[Start of section]
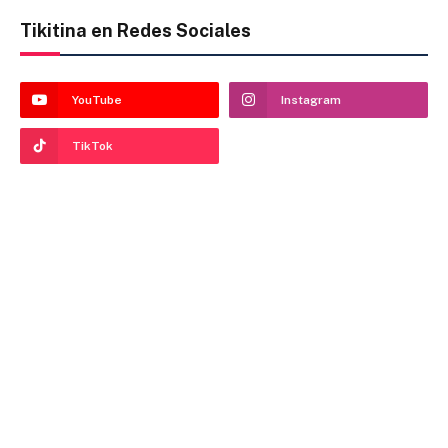
Tikitina en Redes Sociales
YouTube
Instagram
TikTok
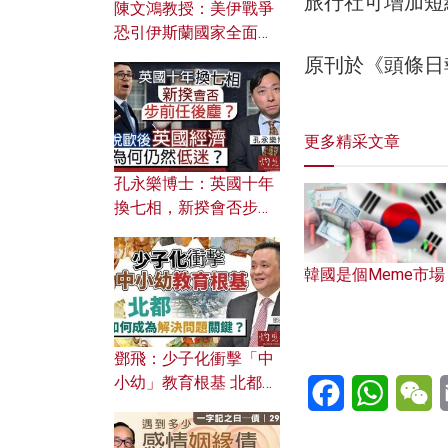
旅行社可增加短
陳文鴻教授：美伊戰爭
恐引伊斯蘭國家全面反
撲？ 俄羅斯欲聯合伊朗
原刊於《頭條日
對付北約美國？
更多精采文章
孔永樂博士：英國十年
換七相，新揆會否步前
任後塵？脫歐後英國經
濟為何仍然低迷？
韓國是個Meme市場
鄧飛：少子化衝擊「中
小幼」教育根基 北都如
Facebook
WhatsA
W
何成為解決問題關鍵？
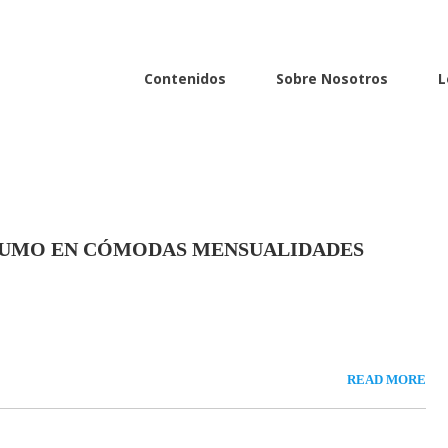
uño
Contenidos
Sobre Nosotros
L
E HUMO EN CÓMODAS MENSUALIDADES
READ MORE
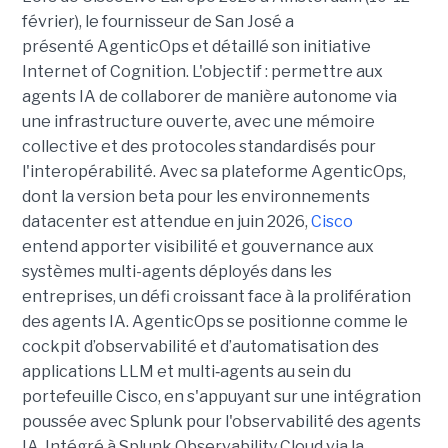
février), le fournisseur de San José a
présenté AgenticOps et détaillé son initiative
Internet of Cognition. L'objectif : permettre aux
agents IA de collaborer de manière autonome via
une infrastructure ouverte, avec une mémoire
collective et des protocoles standardisés pour
l'interopérabilité. Avec sa plateforme AgenticOps,
dont la version beta pour les environnements
datacenter est attendue en juin 2026,
Cisco
entend apporter visibilité et gouvernance aux
systèmes multi-agents déployés dans les
entreprises, un défi croissant face à la prolifération
des agents IA. AgenticOps se positionne comme le
cockpit d’observabilité et d’automatisation des
applications LLM et multi‑agents au sein du
portefeuille Cisco, en s'appuyant sur une intégration
poussée avec Splunk pour l'observabilité des agents
IA. Intégré à Splunk Observability Cloud via la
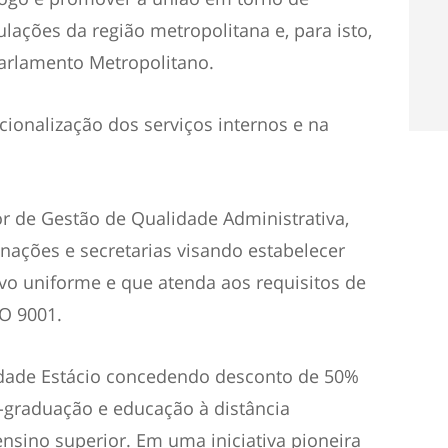
lações da região metropolitana e, para isto,
arlamento Metropolitano.
cionalização dos serviços internos e na
or de Gestão de Qualidade Administrativa,
nações e secretarias visando estabelecer
o uniforme e que atenda aos requisitos de
SO 9001.
dade Estácio concedendo desconto de 50%
-graduação e educação à distância
ensino superior. Em uma iniciativa pioneira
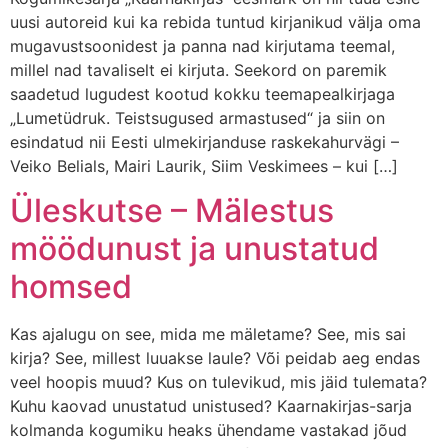
uusi autoreid kui ka rebida tuntud kirjanikud välja oma
mugavustsoonidest ja panna nad kirjutama teemal,
millel nad tavaliselt ei kirjuta. Seekord on paremik
saadetud lugudest kootud kokku teemapealkirjaga
„Lumetüdruk. Teistsugused armastused“ ja siin on
esindatud nii Eesti ulmekirjanduse raskekahurvägi –
Veiko Belials, Mairi Laurik, Siim Veskimees – kui […]
Üleskutse – Mälestus
möödunust ja unustatud
homsed
Kas ajalugu on see, mida me mäletame? See, mis sai
kirja? See, millest luuakse laule? Või peidab aeg endas
veel hoopis muud? Kus on tulevikud, mis jäid tulemata?
Kuhu kaovad unustatud unistused? Kaarnakirjas-sarja
kolmanda kogumiku heaks ühendame vastakad jõud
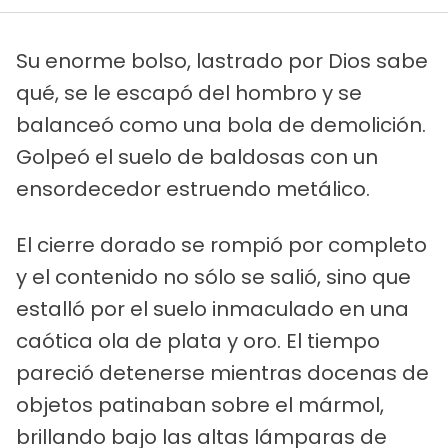
Su enorme bolso, lastrado por Dios sabe
qué, se le escapó del hombro y se
balanceó como una bola de demolición.
Golpeó el suelo de baldosas con un
ensordecedor estruendo metálico.
El cierre dorado se rompió por completo
y el contenido no sólo se salió, sino que
estalló por el suelo inmaculado en una
caótica ola de plata y oro. El tiempo
pareció detenerse mientras docenas de
objetos patinaban sobre el mármol,
brillando bajo las altas lámparas de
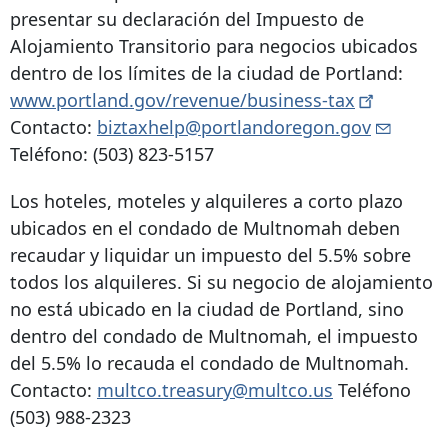
presentar su declaración del Impuesto de
Alojamiento Transitorio para negocios ubicados
dentro de los límites de la ciudad de Portland:
www.portland.gov/revenue/business-tax
Contacto:
biztaxhelp@portlandoregon.gov
Teléfono:
(503) 823-5157
Los hoteles, moteles y alquileres a corto plazo
ubicados en el condado de Multnomah deben
recaudar y liquidar un impuesto del 5.5% sobre
todos los alquileres. Si su negocio de alojamiento
no está ubicado en la ciudad de Portland, sino
dentro del condado de Multnomah, el impuesto
del 5.5% lo recauda el condado de Multnomah.
Contacto:
multco.treasury@multco.us
Teléfono
(503) 988-2323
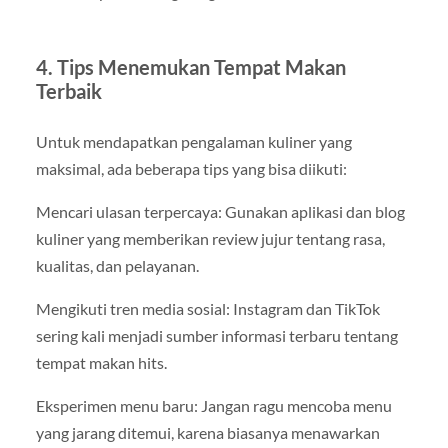
4. Tips Menemukan Tempat Makan
Terbaik
Untuk mendapatkan pengalaman kuliner yang
maksimal, ada beberapa tips yang bisa diikuti:
Mencari ulasan terpercaya: Gunakan aplikasi dan blog
kuliner yang memberikan review jujur tentang rasa,
kualitas, dan pelayanan.
Mengikuti tren media sosial: Instagram dan TikTok
sering kali menjadi sumber informasi terbaru tentang
tempat makan hits.
Eksperimen menu baru: Jangan ragu mencoba menu
yang jarang ditemui, karena biasanya menawarkan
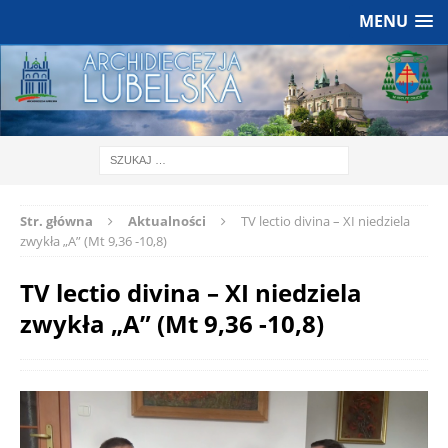
MENU
Str. główna
Aktualności
TV lectio divina – XI niedziela
zwykła „A” (Mt 9,36 -10,8)
TV lectio divina – XI niedziela
zwykła „A” (Mt 9,36 -10,8)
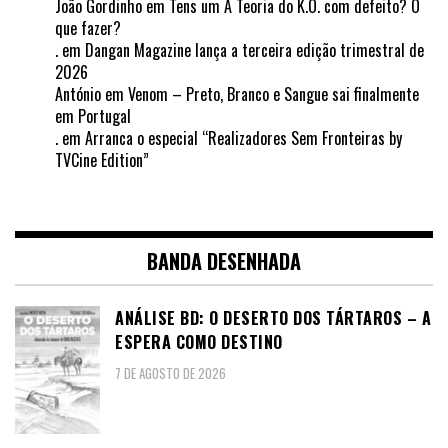
João Gordinho
em
Tens um A Teoria do K.O. com defeito? O
que fazer?
.
em
Dangan Magazine lança a terceira edição trimestral de
2026
António
em
Venom – Preto, Branco e Sangue sai finalmente
em Portugal
.
em
Arranca o especial “Realizadores Sem Fronteiras by
TVCine Edition”
BANDA DESENHADA
ANÁLISE BD: O DESERTO DOS TÁRTAROS – A
ESPERA COMO DESTINO
7 DE AGOSTO DE 2026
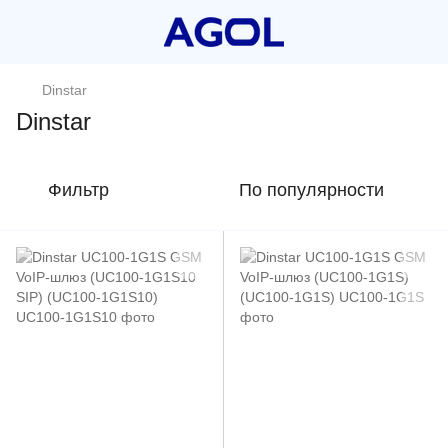
Dinstar
Dinstar
Фильтр
По популярности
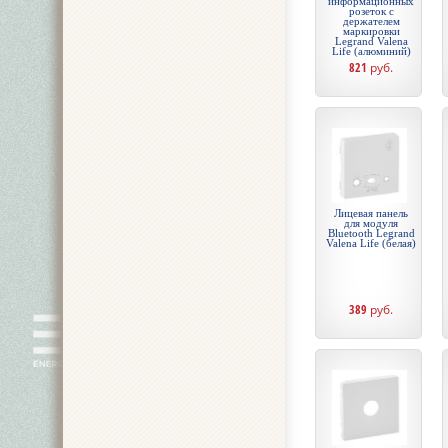
информационных
розеток с
держателем
маркировки
Legrand Valena
Life (алюминий)
821
руб.
Лицевая панель
для модуля
Bluetooth Legrand
Valena Life (белая)
389
руб.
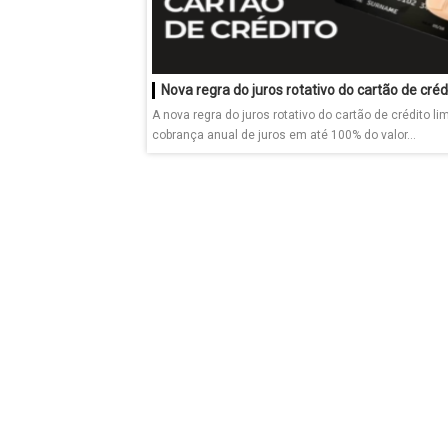
Nova regra do juros rotativo do cartão de créd
A nova regra do juros rotativo do cartão de crédito lim
cobrança anual de juros em até 100% do valor...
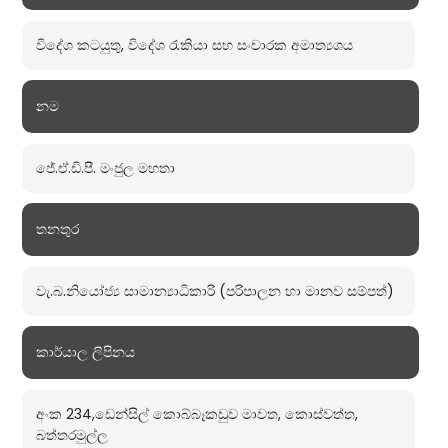
විදේශ කටයුතු, විදේශ රැකියා සහ සංචාරක අමාත්‍යශය
නම
ජේ.ඒ.ඩි.පී. මංජුල මහතා
තනතුර
වැ.බ.නියෝජ්‍ය සාමාන්‍යාධිකාරි (පරිපාලන හා මානව සම්පත්)
කාර්යාල ලිපිනය
අංක 234,ඩෙන්සිල් කොබ්බෑකඩුව මාවත, කොස්වත්ත,
බත්තරමුල්ල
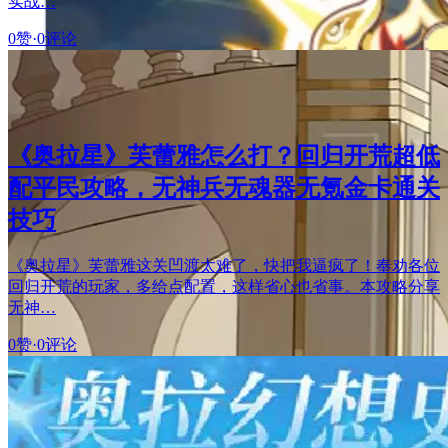
实战…
0赞
·
0评论
《奥拉星》芙蕾雅怎么打？回归开荒超低
配平民攻略，无神兵无魂器无氪金卡通关
技巧
《奥拉星》芙蕾雅这关凹渡太难了，快把我逼疯了！奉劝各位
回归开荒的玩家，多给点配置，这样省心也省事。本攻略分享
无神…
0赞
·
0评论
[End of section]
ASSIGNMENT: Needed here is a verbatim copy of the data from the first line through the line with "l'interopérabilité. Avec sa", without pictures.

ANSWER SPACE:
Tikitina en Redes Sociales
YouTube
Instagram
TikTok
旅行社可增加短
陳文鴻教授：美伊戰爭
恐引伊斯蘭國家全面反
撲？ 俄羅斯欲聯合伊朗
原刊於《頭條日
對付北約美國？
更多精采文章
孔永樂博士：英國十年
換七相，新揆會否步前
任後塵？脫歐後英國經
濟為何仍然低迷？
韓國是個Meme市場
鄧飛：少子化衝擊「中
小幼」教育根基 北都如
Facebook
WhatsA
W
何成為解決問題關鍵？
uño
Contenidos
Sobre Nosotros
L
E HUMO EN CÓMODAS MENSUALIDADES
READ MORE
février), le fournisseur de San José a
présenté AgenticOps et détaillé son initiative
Internet of Cognition. L'objectif : permettre aux
agents IA de collaborer de manière autonome via
une infrastructure ouverte, avec une mémoire
collective et des protocoles standardisés pour
l'interopérabilité. Avec sa plateforme AgenticOps,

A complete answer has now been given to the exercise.